Records from a data collection:
· · · · · · ·

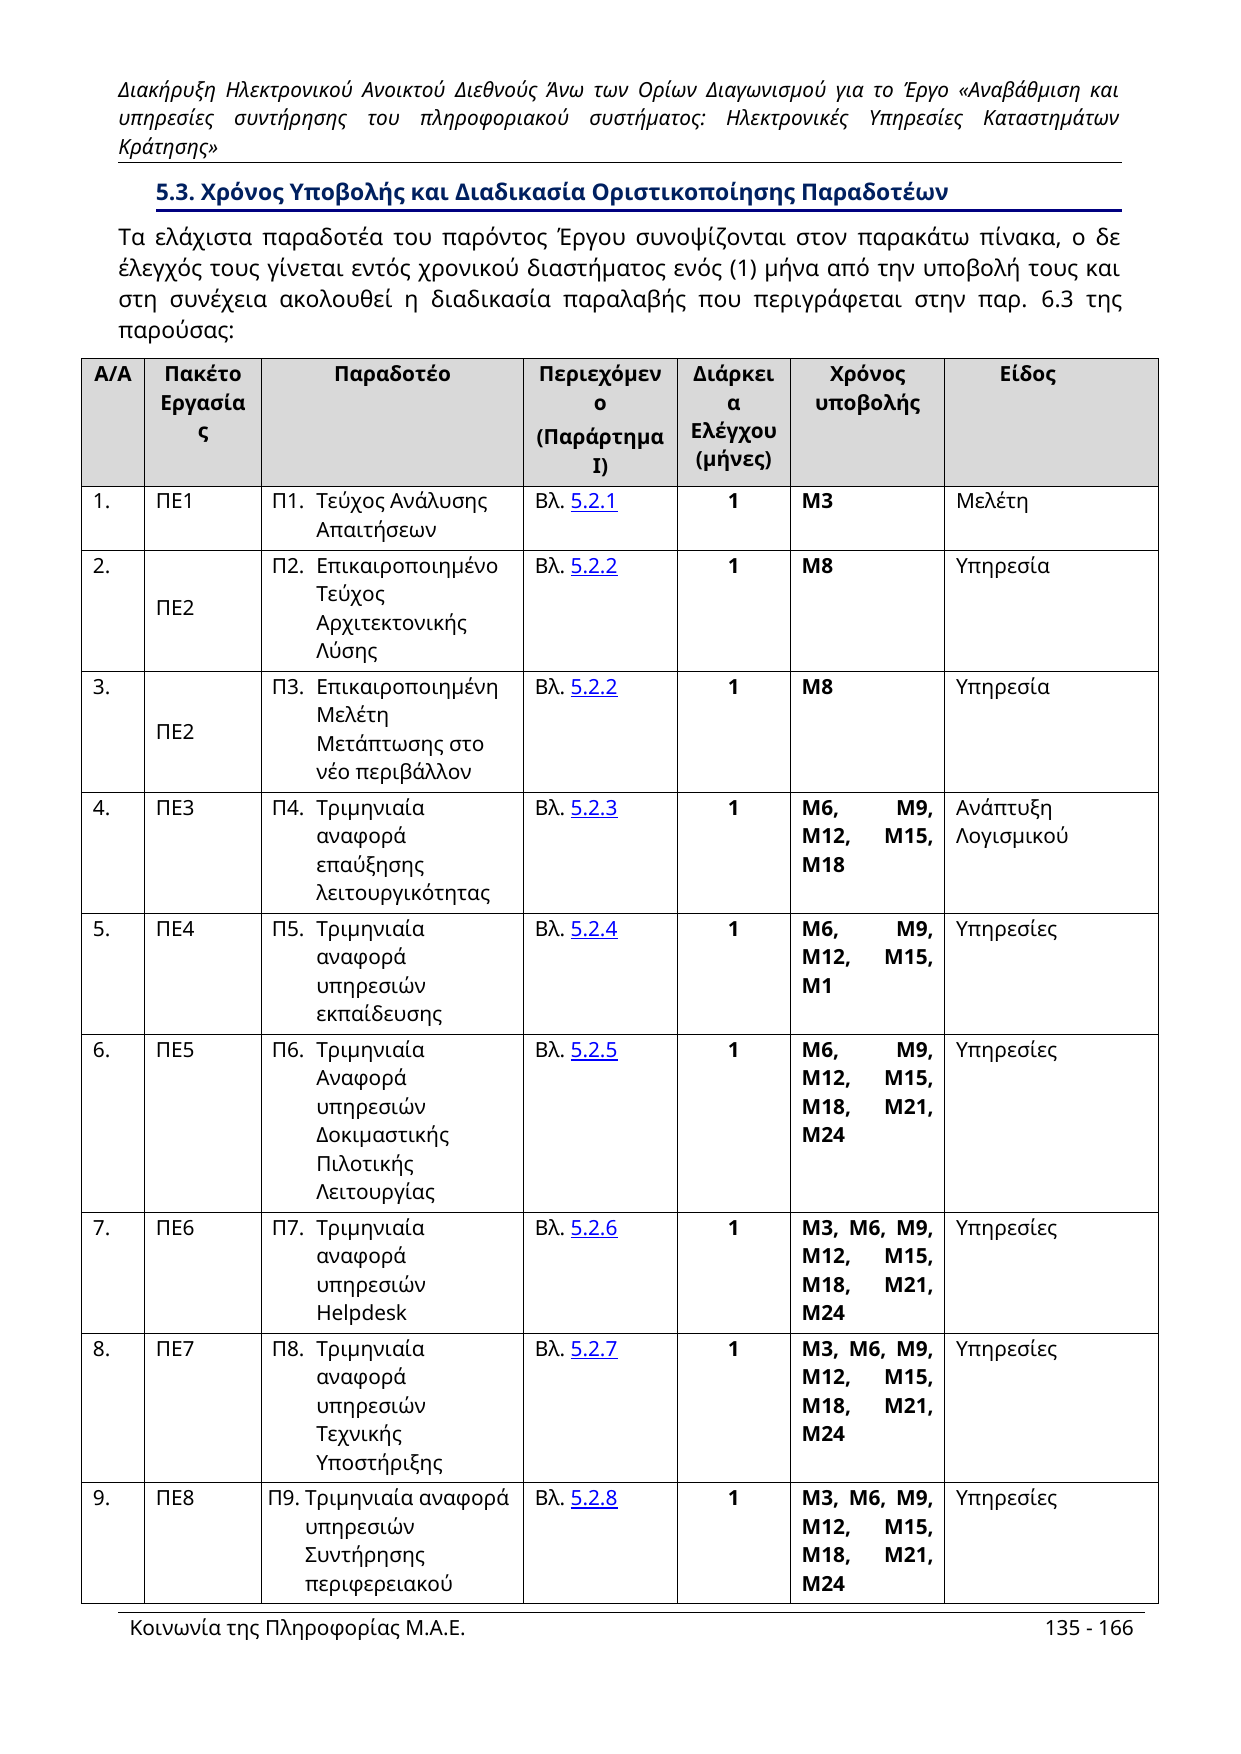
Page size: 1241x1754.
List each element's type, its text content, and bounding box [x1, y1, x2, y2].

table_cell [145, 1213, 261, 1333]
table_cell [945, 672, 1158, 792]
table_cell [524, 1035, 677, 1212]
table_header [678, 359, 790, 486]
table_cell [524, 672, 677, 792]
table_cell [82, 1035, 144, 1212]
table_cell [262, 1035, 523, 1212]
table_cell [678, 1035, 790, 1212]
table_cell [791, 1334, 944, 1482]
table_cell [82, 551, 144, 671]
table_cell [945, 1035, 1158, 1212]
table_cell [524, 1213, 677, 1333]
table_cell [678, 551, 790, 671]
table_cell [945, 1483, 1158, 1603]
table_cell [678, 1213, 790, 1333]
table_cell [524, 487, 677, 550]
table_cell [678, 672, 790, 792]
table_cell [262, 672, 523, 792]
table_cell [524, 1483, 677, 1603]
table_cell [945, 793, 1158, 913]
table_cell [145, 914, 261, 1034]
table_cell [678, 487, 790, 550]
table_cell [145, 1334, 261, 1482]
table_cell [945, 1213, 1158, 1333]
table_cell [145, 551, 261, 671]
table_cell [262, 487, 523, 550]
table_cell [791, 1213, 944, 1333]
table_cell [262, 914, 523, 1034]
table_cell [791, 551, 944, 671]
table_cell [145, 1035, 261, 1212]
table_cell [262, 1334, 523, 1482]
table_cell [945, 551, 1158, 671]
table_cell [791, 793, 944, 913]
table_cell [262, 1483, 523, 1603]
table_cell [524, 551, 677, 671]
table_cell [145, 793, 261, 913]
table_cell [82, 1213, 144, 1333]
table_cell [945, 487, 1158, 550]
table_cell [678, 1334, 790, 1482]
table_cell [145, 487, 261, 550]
text Τα ελάχιστα παραδοτέα του παρόντος Έργου συνοψίζονται στον παρακάτω πίνακα, ο δε έλεγχός τους γίνεται εντός χρονικού διαστήματος ενός (1) μήνα από την υποβολή τους και στη συνέχεια ακολουθεί η διαδικασία παραλαβής που περιγράφεται στην παρ. 6.3 της παρούσας: [118, 221, 1122, 346]
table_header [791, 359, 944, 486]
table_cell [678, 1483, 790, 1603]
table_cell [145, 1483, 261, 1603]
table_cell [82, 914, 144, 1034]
subtitle Χρόνος Υποβολής και Διαδικασία Οριστικοποίησης Παραδοτέων [156, 176, 1122, 209]
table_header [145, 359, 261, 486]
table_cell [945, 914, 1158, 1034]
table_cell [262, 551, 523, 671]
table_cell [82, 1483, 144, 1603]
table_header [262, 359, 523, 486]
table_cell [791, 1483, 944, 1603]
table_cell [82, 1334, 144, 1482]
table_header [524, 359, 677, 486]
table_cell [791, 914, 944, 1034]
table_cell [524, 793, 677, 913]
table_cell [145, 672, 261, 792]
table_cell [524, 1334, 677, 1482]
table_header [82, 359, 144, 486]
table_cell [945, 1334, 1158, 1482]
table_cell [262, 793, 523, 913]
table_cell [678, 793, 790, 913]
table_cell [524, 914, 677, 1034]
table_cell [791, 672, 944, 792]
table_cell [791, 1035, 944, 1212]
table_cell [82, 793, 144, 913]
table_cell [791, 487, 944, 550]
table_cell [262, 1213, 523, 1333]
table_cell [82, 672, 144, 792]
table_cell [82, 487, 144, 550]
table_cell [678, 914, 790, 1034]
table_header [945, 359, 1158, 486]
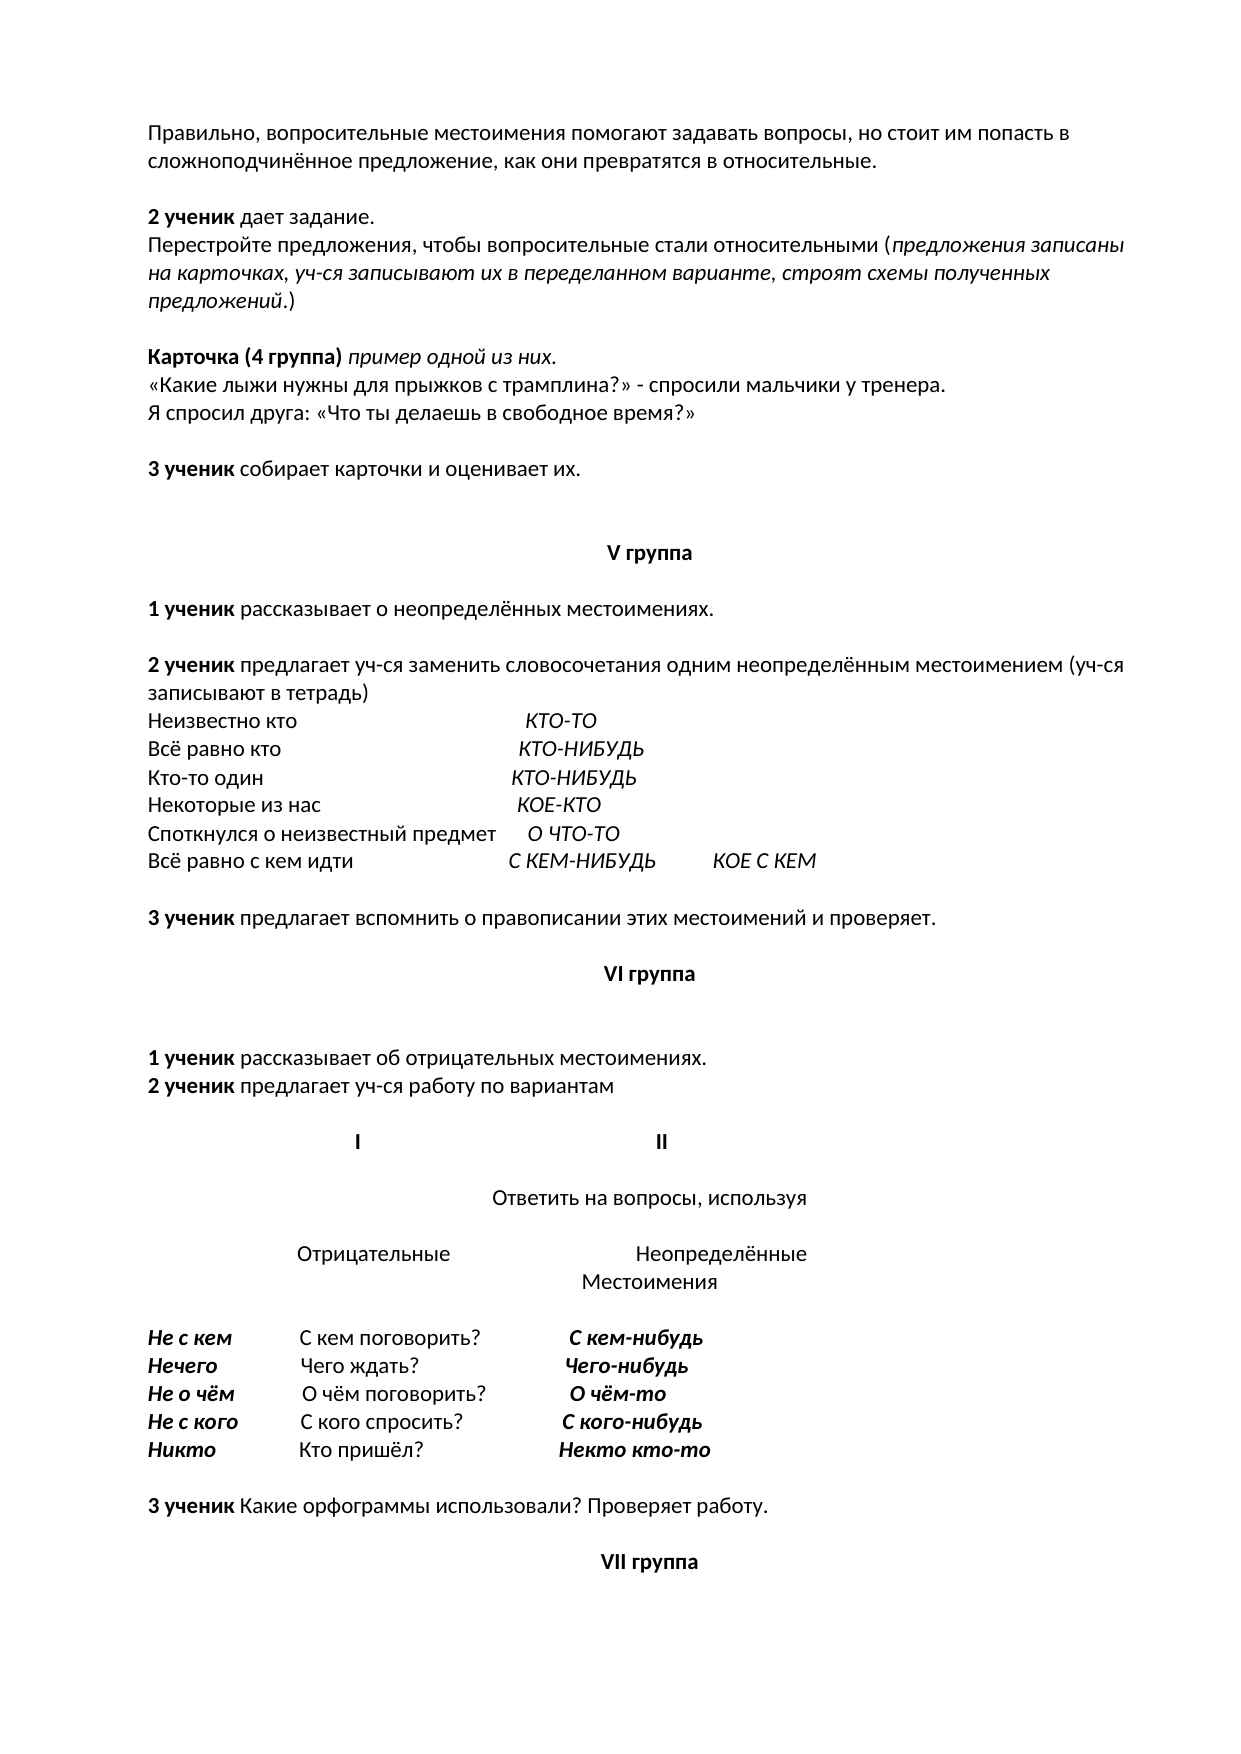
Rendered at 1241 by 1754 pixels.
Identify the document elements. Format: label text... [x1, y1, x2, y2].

text «Какие лыжи нужны для прыжков с трамплина?» - спросили мальчики у тренера. [148, 370, 1152, 398]
text 1 ученик рассказывает о неопределённых местоимениях. [148, 594, 1152, 622]
text I II [148, 1127, 1152, 1155]
text 3 ученик Какие орфограммы использовали? Проверяет работу. [148, 1491, 1152, 1519]
text Перестройте предложения, чтобы вопросительные стали относительными (предложения записаны на карточках, уч-ся записывают их в переделанном варианте, строят схемы полученных предложений.) [148, 230, 1152, 314]
text Некоторые из нас КОЕ-КТО [148, 791, 1152, 819]
text Всё равно с кем идти С КЕМ-НИБУДЬ КОЕ С КЕМ [148, 847, 1152, 875]
text V группа [148, 538, 1152, 566]
text Отрицательные Неопределённые [148, 1239, 1152, 1267]
text VII группа [148, 1547, 1152, 1575]
text Я спросил друга: «Что ты делаешь в свободное время?» [148, 398, 1152, 426]
text 2 ученик предлагает уч-ся заменить словосочетания одним неопределённым местоимением (уч-ся записывают в тетрадь) [148, 651, 1152, 707]
text 1 ученик рассказывает об отрицательных местоимениях. [148, 1043, 1152, 1071]
text Всё равно кто КТО-НИБУДЬ [148, 734, 1152, 763]
text Никто Кто пришёл? Некто кто-то [148, 1435, 1152, 1463]
text Не с кого С кого спросить? С кого-нибудь [148, 1407, 1152, 1435]
text Правильно, вопросительные местоимения помогают задавать вопросы, но стоит им попасть в сложноподчинённое предложение, как они превратятся в относительные. [148, 118, 1160, 174]
text Споткнулся о неизвестный предмет О ЧТО-ТО [148, 819, 1152, 847]
text Местоимения [148, 1267, 1152, 1295]
text 2 ученик предлагает уч-ся работу по вариантам [148, 1071, 1152, 1099]
text 3 ученик предлагает вспомнить о правописании этих местоимений и проверяет. [148, 903, 1152, 931]
text Карточка (4 группа) пример одной из них. [148, 342, 1152, 370]
text 2 ученик дает задание. [148, 202, 1152, 230]
text Ответить на вопросы, используя [148, 1183, 1152, 1211]
text Неизвестно кто КТО-ТО [148, 707, 1152, 734]
text Не о чём О чём поговорить? О чём-то [148, 1379, 1152, 1407]
text 3 ученик собирает карточки и оценивает их. [148, 454, 1152, 482]
text VI группа [148, 959, 1152, 987]
text Кто-то один КТО-НИБУДЬ [148, 763, 1152, 791]
text Нечего Чего ждать? Чего-нибудь [148, 1351, 1152, 1379]
text Не с кем С кем поговорить? С кем-нибудь [148, 1323, 1152, 1351]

· · · · · · ·

INSTRUCTION: Once you find the line with "table_cell [145, 793, 261, 913]" above, print it and every line after it up to and including the line with "table_header [82, 359, 144, 486]", exactly as written and nothing else.

WRITTEN SOLUTION:
table_cell [145, 793, 261, 913]
table_cell [82, 1213, 144, 1333]
table_cell [945, 487, 1158, 550]
table_cell [678, 1334, 790, 1482]
table_cell [145, 487, 261, 550]
text Τα ελάχιστα παραδοτέα του παρόντος Έργου συνοψίζονται στον παρακάτω πίνακα, ο δε έλεγχός τους γίνεται εντός χρονικού διαστήματος ενός (1) μήνα από την υποβολή τους και στη συνέχεια ακολουθεί η διαδικασία παραλαβής που περιγράφεται στην παρ. 6.3 της παρούσας: [118, 221, 1122, 346]
table_header [791, 359, 944, 486]
table_cell [678, 1483, 790, 1603]
table_cell [145, 1483, 261, 1603]
table_cell [82, 914, 144, 1034]
subtitle Χρόνος Υποβολής και Διαδικασία Οριστικοποίησης Παραδοτέων [156, 176, 1122, 209]
table_header [145, 359, 261, 486]
table_cell [945, 914, 1158, 1034]
table_cell [262, 551, 523, 671]
table_cell [82, 1483, 144, 1603]
table_header [262, 359, 523, 486]
table_cell [791, 1483, 944, 1603]
table_cell [82, 1334, 144, 1482]
table_header [524, 359, 677, 486]
table_cell [791, 914, 944, 1034]
table_cell [524, 793, 677, 913]
table_cell [145, 672, 261, 792]
table_cell [524, 1334, 677, 1482]
table_header [82, 359, 144, 486]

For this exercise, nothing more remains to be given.